The problem → Would you repeat every entry below word for word but drop the images?

Dataset entries →
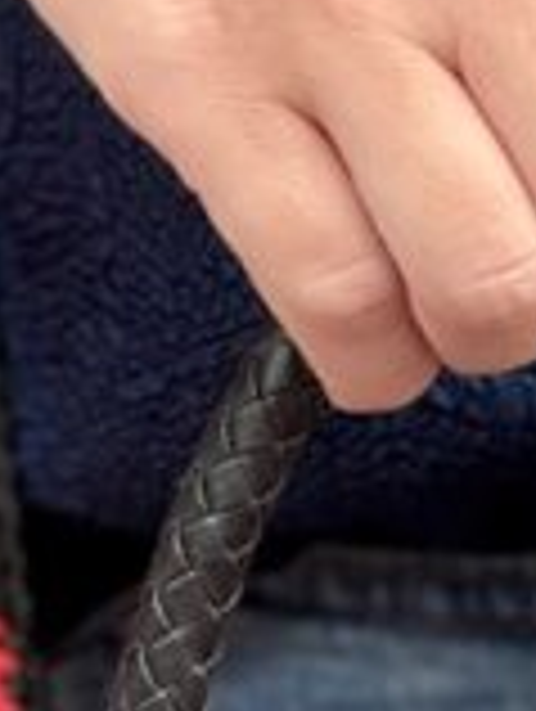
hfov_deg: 2.5
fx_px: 12478
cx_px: 405
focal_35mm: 606
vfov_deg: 3.2
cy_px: 1656
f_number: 2.8
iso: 100
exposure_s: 1/99
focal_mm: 15.66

Expected output →
hfov_deg: 2.5
fx_px: 12478
cx_px: 405
focal_35mm: 606
vfov_deg: 3.2
cy_px: 1656
f_number: 2.8
iso: 100
exposure_s: 1/99
focal_mm: 15.66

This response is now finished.